• Activity: Once you reach the line that contains "G04 #@! TF.CreationDate,2022-01-15T23:23:36+06:00*", retype it and every line after it exactly, ending with the last line of the entries.

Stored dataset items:
⟨

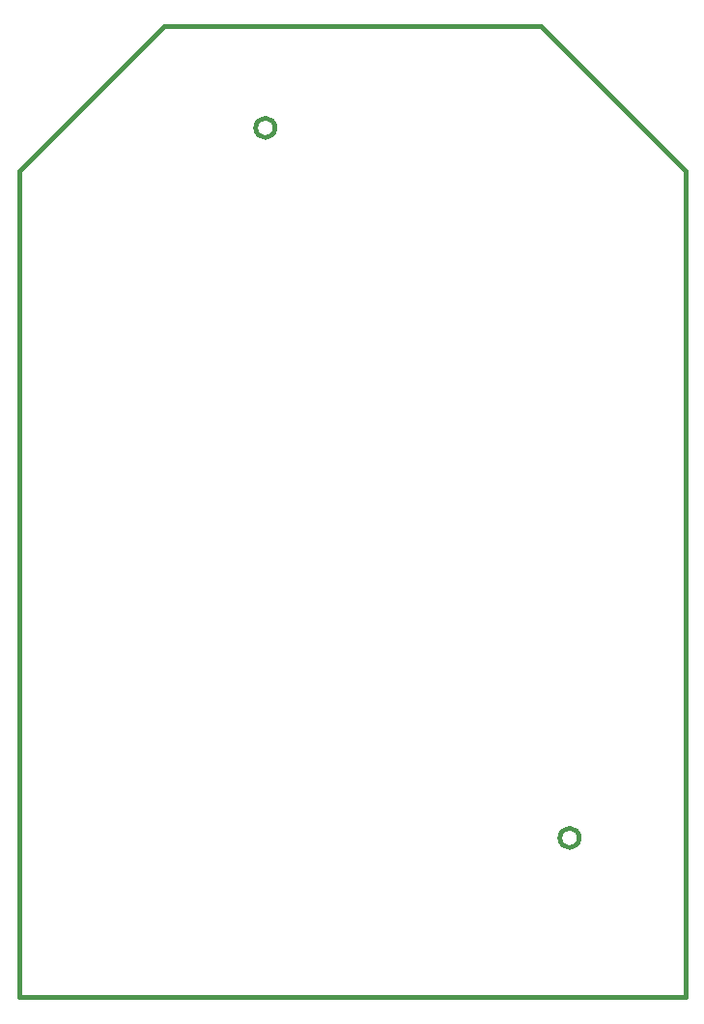
<source format=gbr>
G04 #@! TF.GenerationSoftware,KiCad,Pcbnew,5.1.6-c6e7f7d~87~ubuntu19.10.1*
G04 #@! TF.CreationDate,2022-01-15T23:23:36+06:00*
G04 #@! TF.ProjectId,big_muff_r2a_nyc,6269675f-6d75-4666-965f-7232615f6e79,2A*
G04 #@! TF.SameCoordinates,Original*
G04 #@! TF.FileFunction,Profile,NP*
%FSLAX46Y46*%
G04 Gerber Fmt 4.6, Leading zero omitted, Abs format (unit mm)*
G04 Created by KiCad (PCBNEW 5.1.6-c6e7f7d~87~ubuntu19.10.1) date 2022-01-15 23:23:36*
%MOMM*%
%LPD*%
G01*
G04 APERTURE LIST*
G04 #@! TA.AperFunction,Profile*
%ADD10C,0.400000*%
G04 #@! TD*
G04 APERTURE END LIST*
D10*
X125310000Y-165100000D02*
G75*
G03*
X125310000Y-165100000I-850000J0D01*
G01*
X98640000Y-102870000D02*
G75*
G03*
X98640000Y-102870000I-850000J0D01*
G01*
X121920000Y-93980000D02*
X134620000Y-106680000D01*
X76200000Y-106680000D02*
X88900000Y-93980000D01*
X134620000Y-106680000D02*
X134620000Y-179070000D01*
X76200000Y-106680000D02*
X76200000Y-179070000D01*
X76200000Y-179070000D02*
X134620000Y-179070000D01*
X88900000Y-93980000D02*
X121920000Y-93980000D01*
M02*

</source>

⟩

• Answer box:
G04 #@! TF.CreationDate,2022-01-15T23:23:36+06:00*
G04 #@! TF.ProjectId,big_muff_r2a_nyc,6269675f-6d75-4666-965f-7232615f6e79,2A*
G04 #@! TF.SameCoordinates,Original*
G04 #@! TF.FileFunction,Profile,NP*
%FSLAX46Y46*%
G04 Gerber Fmt 4.6, Leading zero omitted, Abs format (unit mm)*
G04 Created by KiCad (PCBNEW 5.1.6-c6e7f7d~87~ubuntu19.10.1) date 2022-01-15 23:23:36*
%MOMM*%
%LPD*%
G01*
G04 APERTURE LIST*
G04 #@! TA.AperFunction,Profile*
%ADD10C,0.400000*%
G04 #@! TD*
G04 APERTURE END LIST*
D10*
X125310000Y-165100000D02*
G75*
G03*
X125310000Y-165100000I-850000J0D01*
G01*
X98640000Y-102870000D02*
G75*
G03*
X98640000Y-102870000I-850000J0D01*
G01*
X121920000Y-93980000D02*
X134620000Y-106680000D01*
X76200000Y-106680000D02*
X88900000Y-93980000D01*
X134620000Y-106680000D02*
X134620000Y-179070000D01*
X76200000Y-106680000D02*
X76200000Y-179070000D01*
X76200000Y-179070000D02*
X134620000Y-179070000D01*
X88900000Y-93980000D02*
X121920000Y-93980000D01*
M02*

</source>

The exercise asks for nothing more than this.